🤖 AI Summary
This work addresses gender bias in text-to-video (T2V) diffusion models, which primarily stems from implicit gender associations in pretrained text encoders—even for gender-neutral prompts. To mitigate this, we propose the first training-free, real-time debiasing framework that neutralizes bias in prompt embeddings via anchor-based spherical geodesic transformation and dynamically schedules this intervention during early denoising steps to preserve temporal consistency. We further establish the first video-level fairness evaluation protocol, combining VideoLLM-based metrics with human assessment, and reveal—through comprehensive analysis—that the text encoder is the primary source of T2V gender bias. Experiments on Open-Sora demonstrate that our method substantially reduces occupation-related gender bias while maintaining near-original generation quality.
📝 Abstract
Text-to-video (T2V) diffusion models have achieved rapid progress, yet their demographic biases, particularly gender bias, remain largely unexplored.
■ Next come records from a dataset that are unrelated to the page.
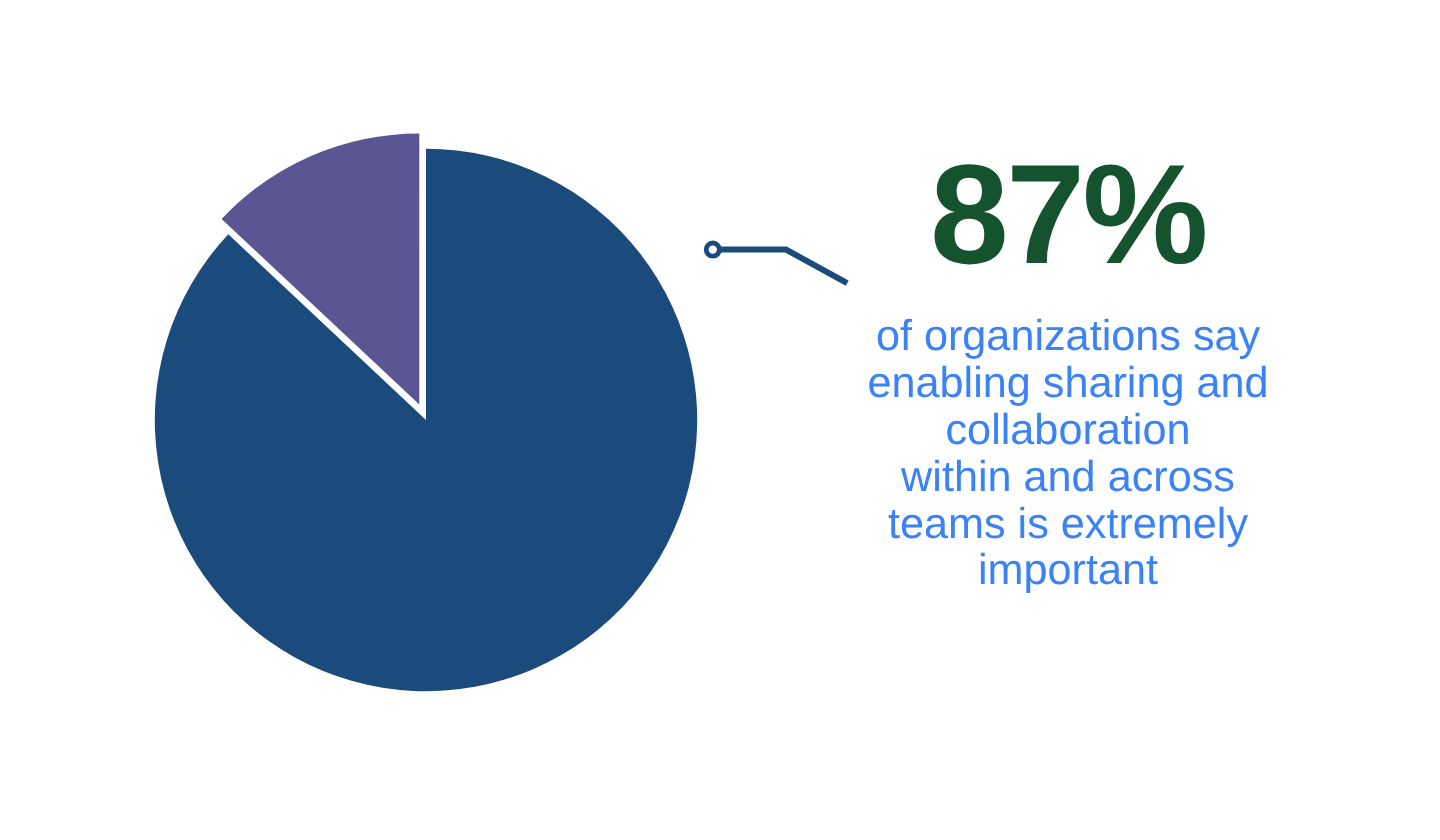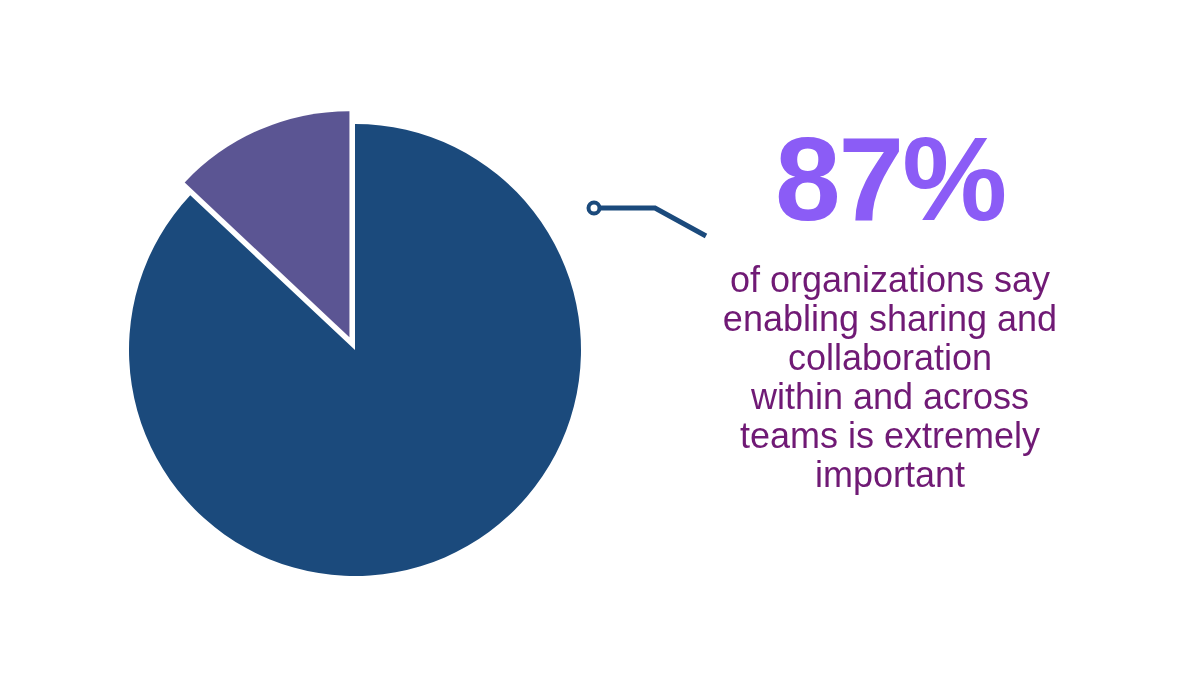--- a/index.html
+++ b/index.html
@@ -97,7 +97,7 @@
   </div>
 
   <div id="stat-block">
-    <span id="stat-value" style="color: #8b5cf6;">87%</span>
+    <span id="stat-value" style="color: #14532d;">87%</span>
     <span id="stat-caption" style="color: #701a75;">of organizations say
 enabling sharing and
 collaboration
We present FairT2V, a training-free debiasing framework for text-to-video generation that mitigates encoder-induced bias without finetuning. We first analyze demographic bias in T2V models and show that it primarily originates from pretrained text encoders, which encode implicit gender associations even for neutral prompts. We quantify this effect with a gender-leaning score that correlates with bias in generated videos. Based on this insight, FairT2V mitigates demographic bias by neutralizing prompt embeddings via anchor-based spherical geodesic transformations while preserving semantics. To maintain temporal coherence, we apply debiasing only during early identity-forming steps through a dynamic denoising schedule. We further propose a video-level fairness evaluation protocol combining VideoLLM-based reasoning with human verification. Experiments on the modern T2V model Open-Sora show that FairT2V substantially reduces demographic bias across occupations with minimal impact on video quality.